INFORMATION GIVEN:
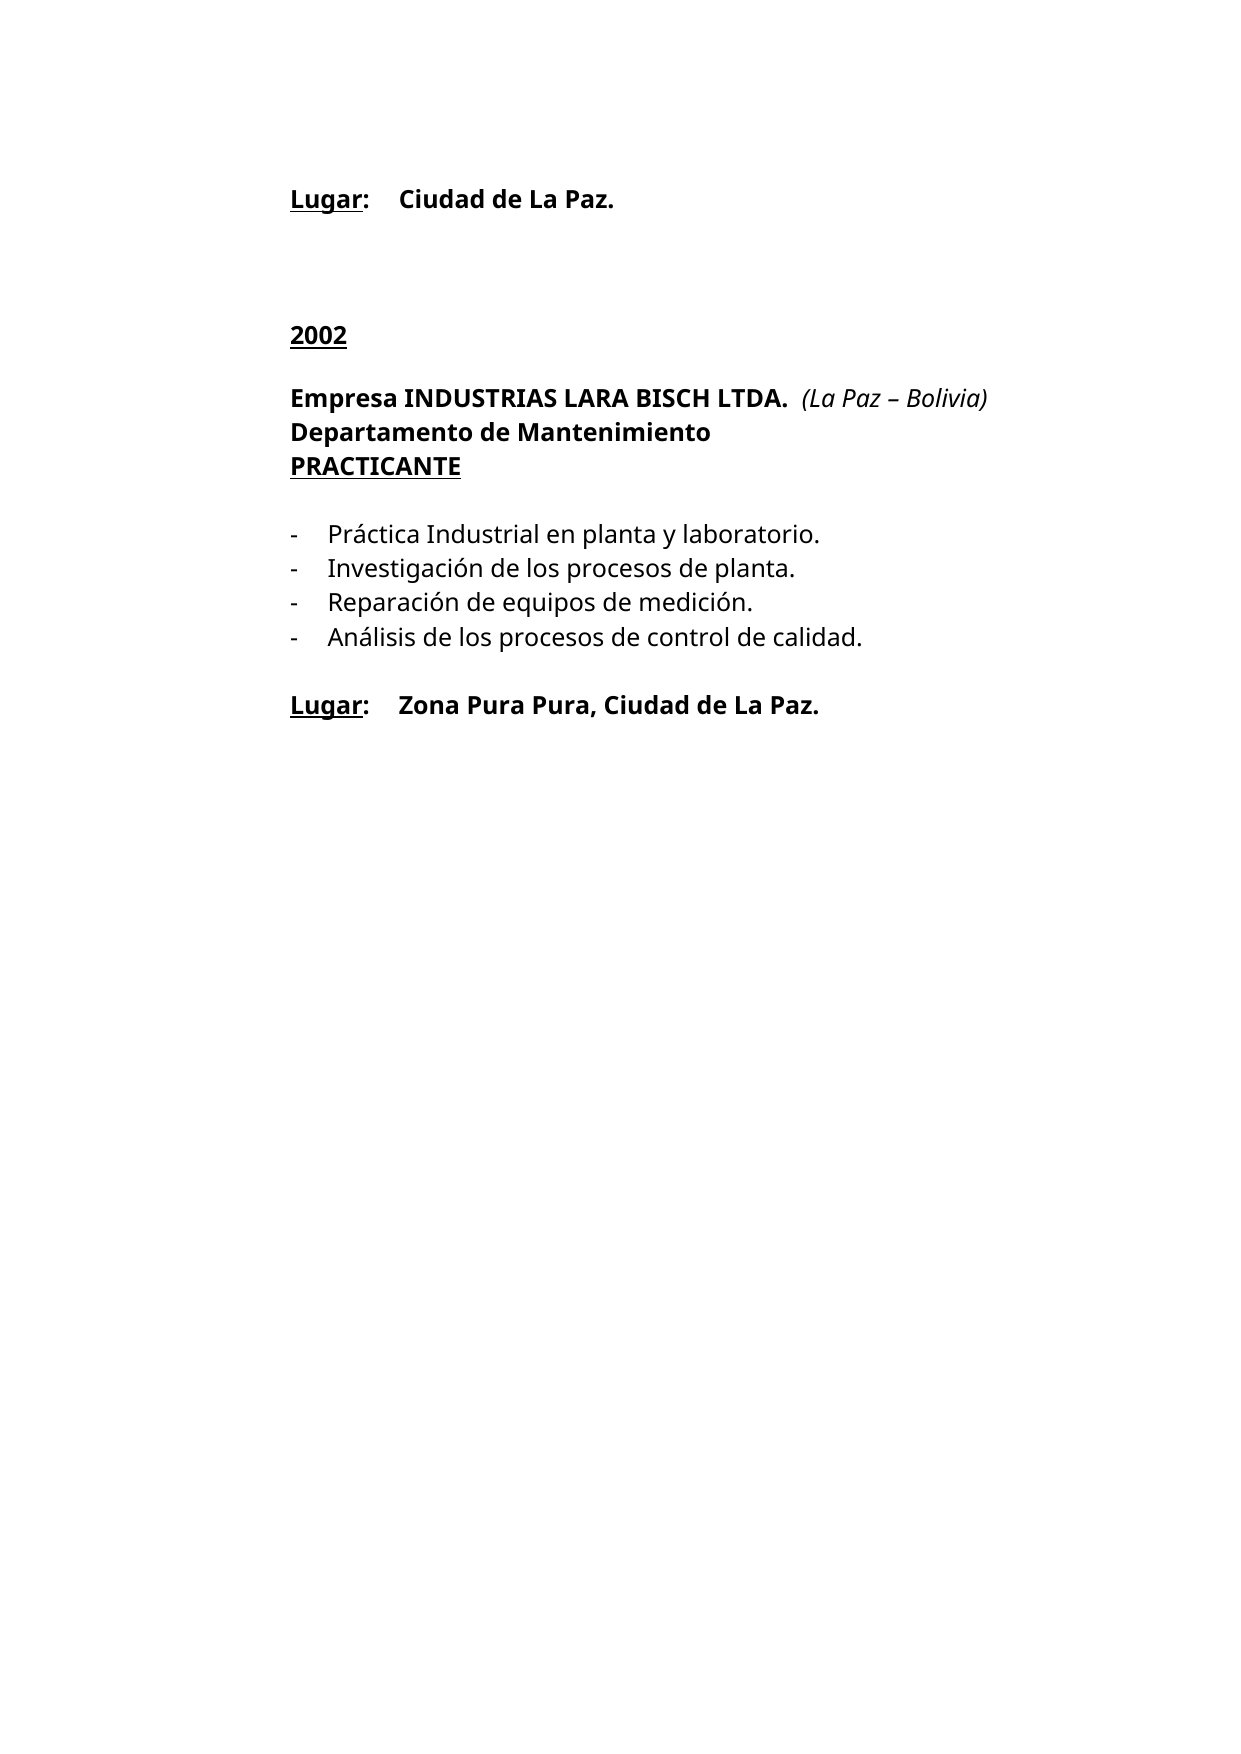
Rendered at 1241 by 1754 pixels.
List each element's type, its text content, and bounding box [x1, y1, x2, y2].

text PRACTICANTE [216, 449, 1063, 483]
text Departamento de Mantenimiento [216, 415, 1063, 449]
list Reparación de equipos de medición. [290, 585, 1063, 619]
text 2002 [290, 318, 1063, 352]
text Empresa INDUSTRIAS LARA BISCH LTDA. (La Paz – Bolivia) [290, 381, 1063, 415]
list Análisis de los procesos de control de calidad. [290, 619, 1063, 653]
list Práctica Industrial en planta y laboratorio. [290, 517, 1063, 551]
text Lugar: Ciudad de La Paz. [290, 182, 986, 216]
text Lugar: Zona Pura Pura, Ciudad de La Paz. [216, 687, 1063, 721]
list Investigación de los procesos de planta. [290, 551, 1063, 585]
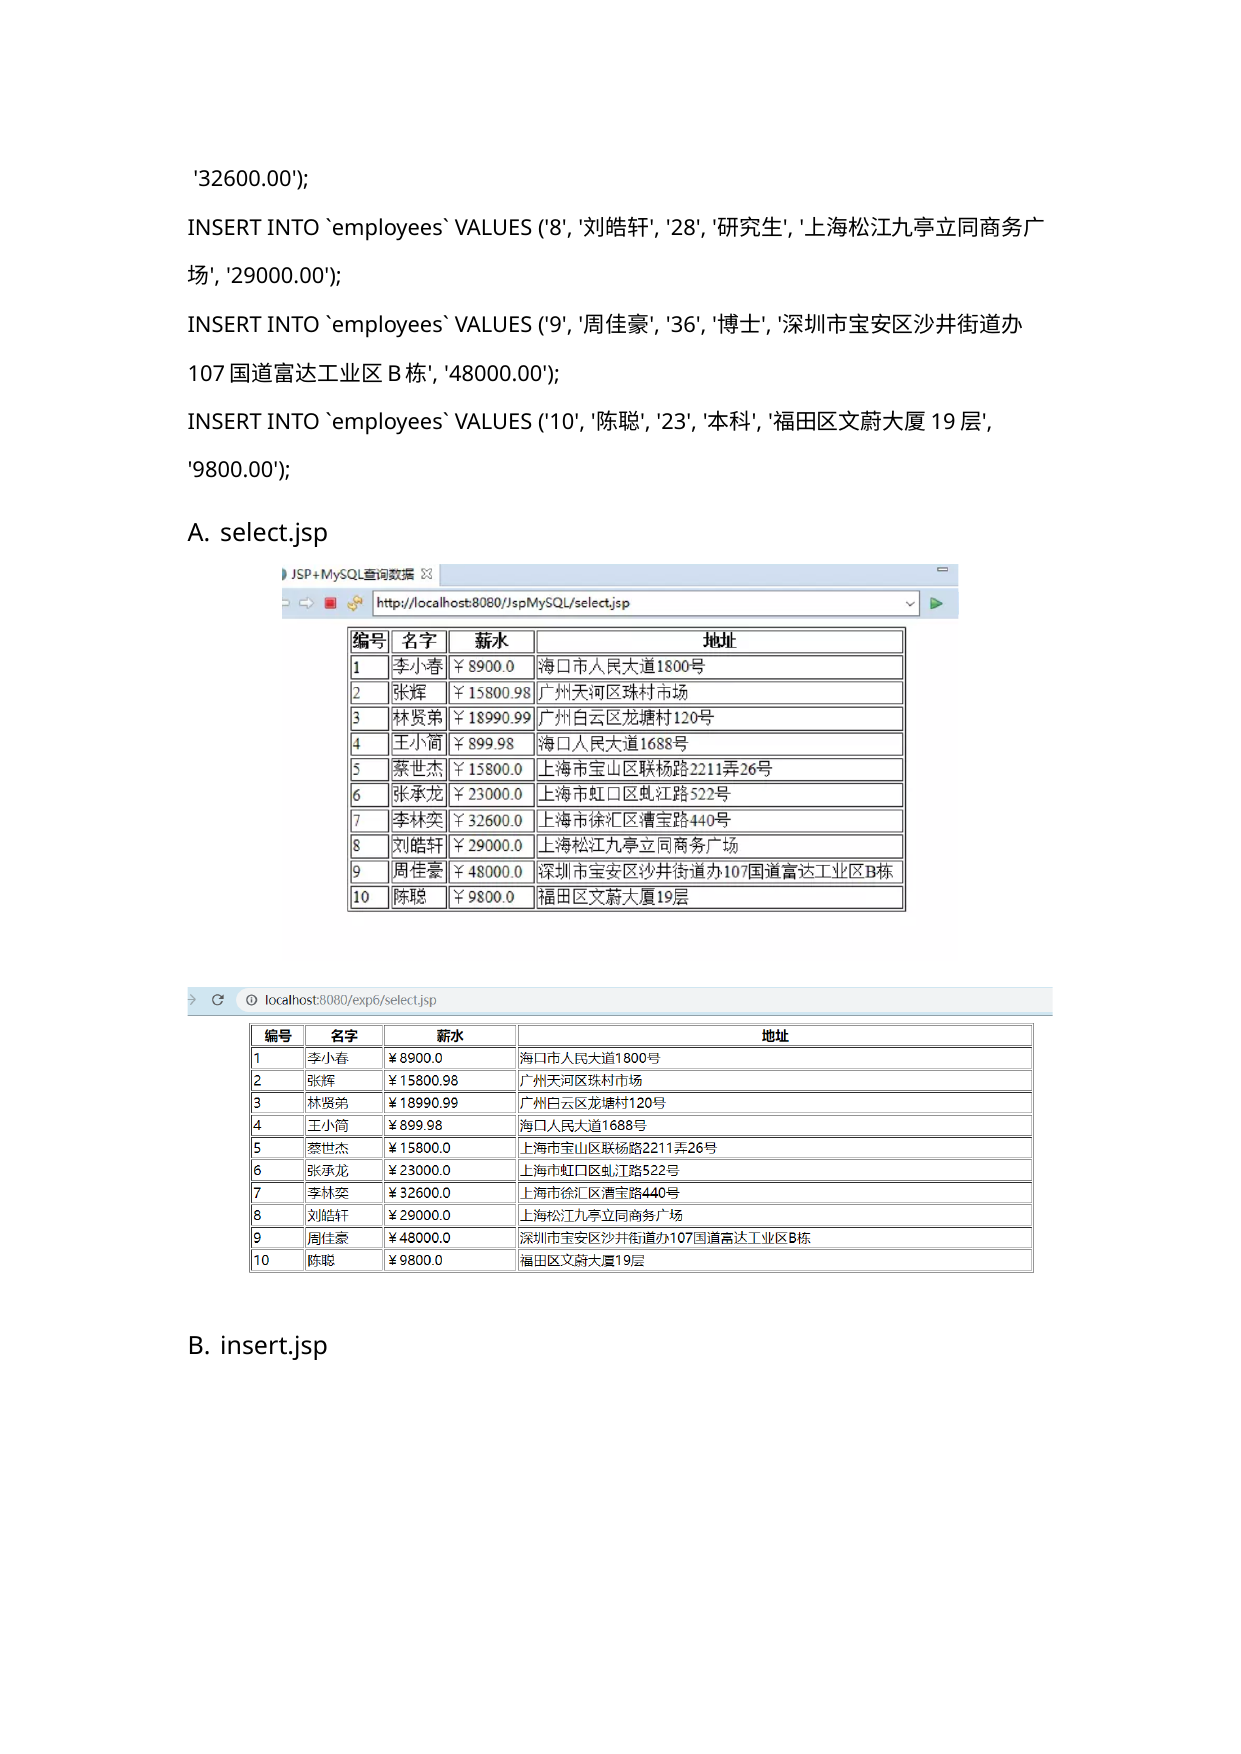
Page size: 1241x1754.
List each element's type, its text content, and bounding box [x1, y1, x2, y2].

text INSERT INTO `employees` VALUES ('8', '刘皓轩', '28', '研究生', '上海松江九亭立同商务广场', '29000.00'); [187, 209, 1053, 291]
list select.jsp [187, 500, 1053, 565]
text INSERT INTO `employees` VALUES ('9', '周佳豪', '36', '博士', '深圳市宝安区沙井街道办107国道富达工业区B栋', '48000.00'); [187, 306, 1053, 388]
picture [187, 987, 1053, 1290]
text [187, 162, 1053, 194]
text INSERT INTO `employees` VALUES ('10', '陈聪', '23', '本科', '福田区文蔚大厦19层', '9800.00'); [187, 403, 1053, 485]
list insert.jsp [187, 1312, 1053, 1377]
picture [282, 564, 959, 961]
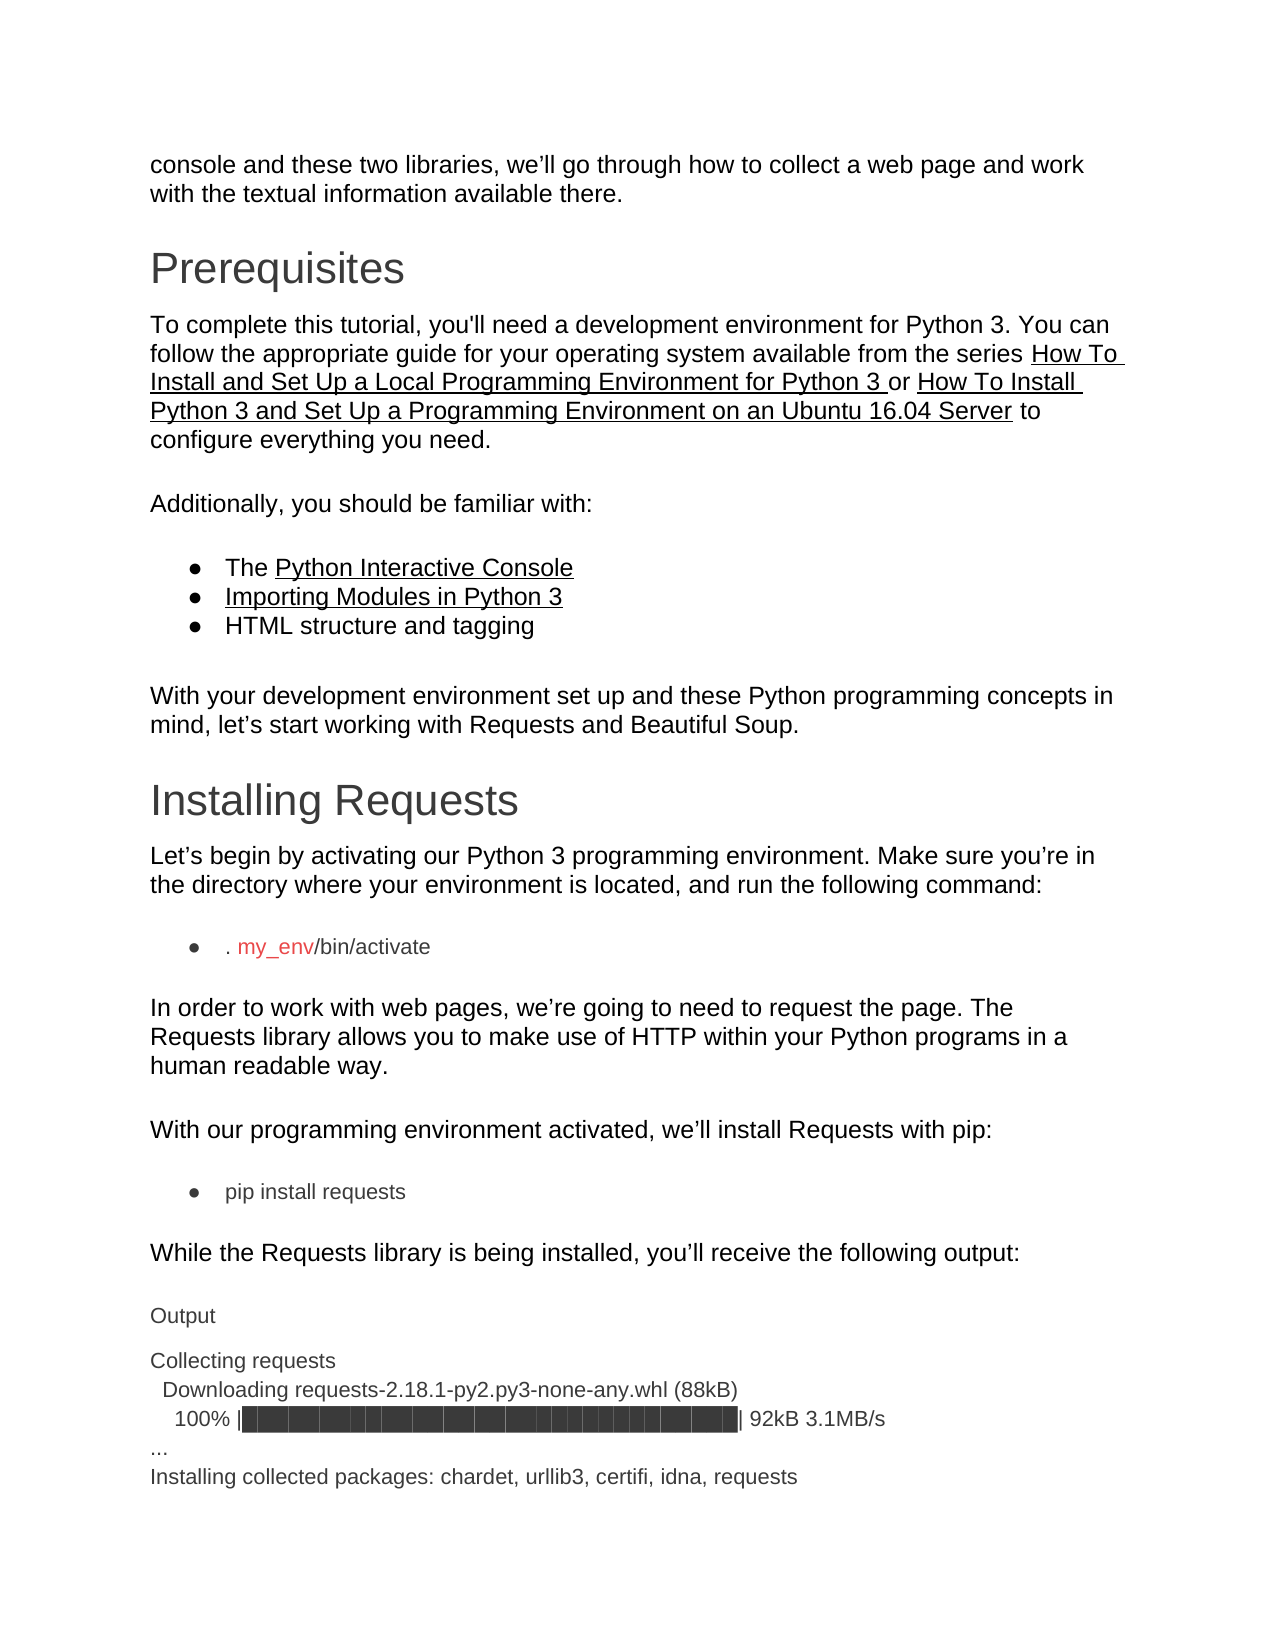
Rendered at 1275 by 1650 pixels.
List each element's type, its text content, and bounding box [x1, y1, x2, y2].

list Importing Modules in Python 3 [187, 582, 1125, 611]
text While the Requests library is being installed, you’ll receive the following output: [150, 1238, 1125, 1267]
list pip install requests [187, 1179, 1125, 1234]
subtitle Prerequisites [150, 243, 1125, 293]
text In order to work with web pages, we’re going to need to request the page. The Requests library allows you to make use of HTTP within your Python programs in a human readable way. [150, 993, 1125, 1079]
list HTML structure and tagging [187, 611, 1125, 639]
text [150, 150, 1125, 207]
subtitle Installing Requests [150, 774, 1125, 824]
list . my_env/bin/activate [187, 934, 1125, 989]
text To complete this tutorial, you'll need a development environment for Python 3. You can follow the appropriate guide for your operating system available from the series How To Install and Set Up a Local Programming Environment for Python 3 or How To Install Python 3 and Set Up a Programming Environment on an Ubuntu 16.04 Server to configure everything you need. [150, 310, 1125, 454]
text With our programming environment activated, we’ll install Requests with pip: [150, 1115, 1125, 1144]
text Let’s begin by activating our Python 3 programming environment. Make sure you’re in the directory where your environment is located, and run the following command: [150, 841, 1125, 898]
text Output [150, 1302, 1125, 1328]
text With your development environment set up and these Python programming concepts in mind, let’s start working with Requests and Beautiful Soup. [150, 681, 1125, 739]
text Additionally, you should be familiar with: [150, 489, 1125, 518]
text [150, 1348, 1125, 1489]
list The Python Interactive Console [187, 553, 1125, 582]
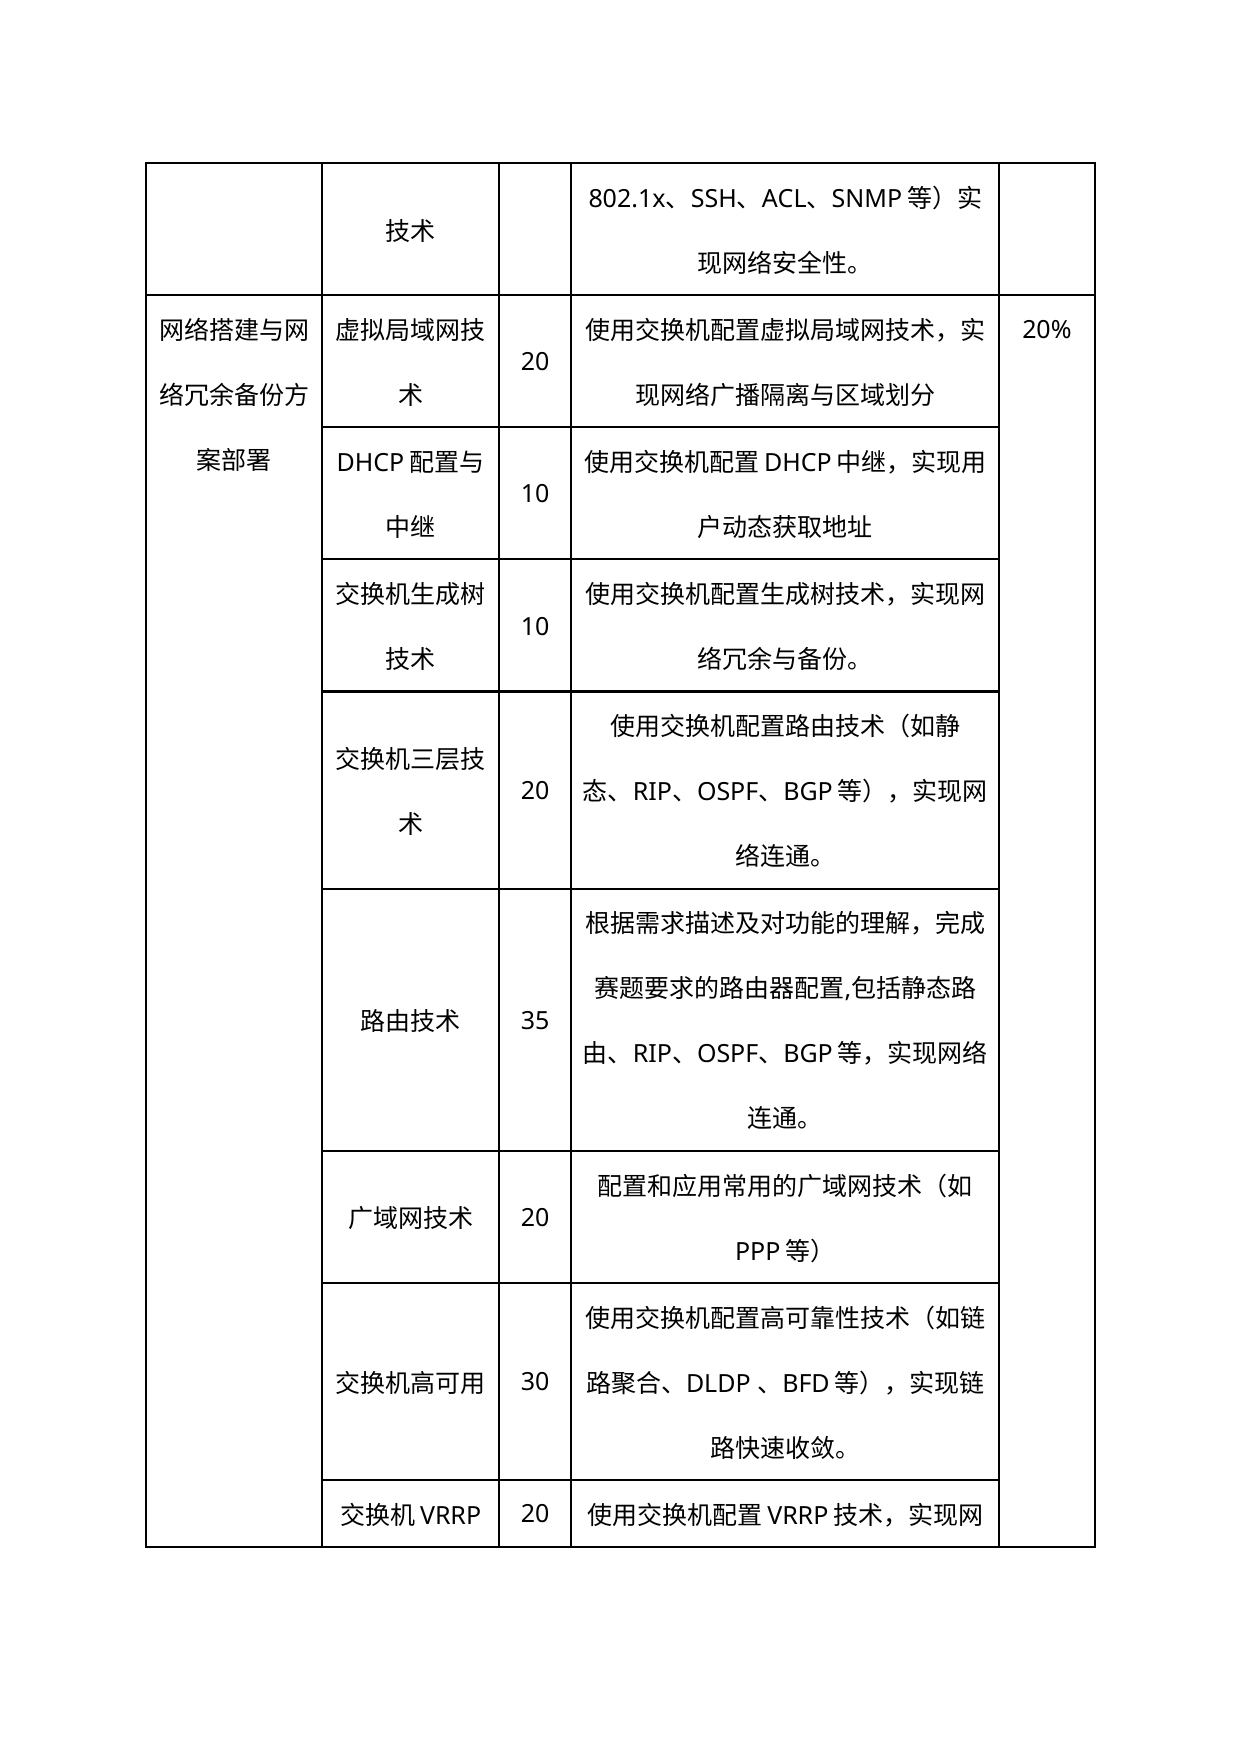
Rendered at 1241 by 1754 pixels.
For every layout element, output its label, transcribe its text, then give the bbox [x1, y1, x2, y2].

DESCRIPTION OF THE TASK: Both the first line of the records above and the line containing "Page size: 1241x1754." belong in the copy; please return them and every line between, exactly, minus the pictures.

RESULT FOR THIS TASK:
Rendered at 1241 by 1754 pixels.
List each element's type, its text content, and bounding box [x1, y1, x2, y2].

text PRACTICANTE [216, 449, 1063, 483]
text Departamento de Mantenimiento [216, 415, 1063, 449]
list Reparación de equipos de medición. [290, 585, 1063, 619]
text 2002 [290, 318, 1063, 352]
text Empresa INDUSTRIAS LARA BISCH LTDA. (La Paz – Bolivia) [290, 381, 1063, 415]
list Análisis de los procesos de control de calidad. [290, 619, 1063, 653]
list Práctica Industrial en planta y laboratorio. [290, 517, 1063, 551]
text Lugar: Ciudad de La Paz. [290, 182, 986, 216]
text Lugar: Zona Pura Pura, Ciudad de La Paz. [216, 687, 1063, 721]
list Investigación de los procesos de planta. [290, 551, 1063, 585]
Page size: 1241x1754.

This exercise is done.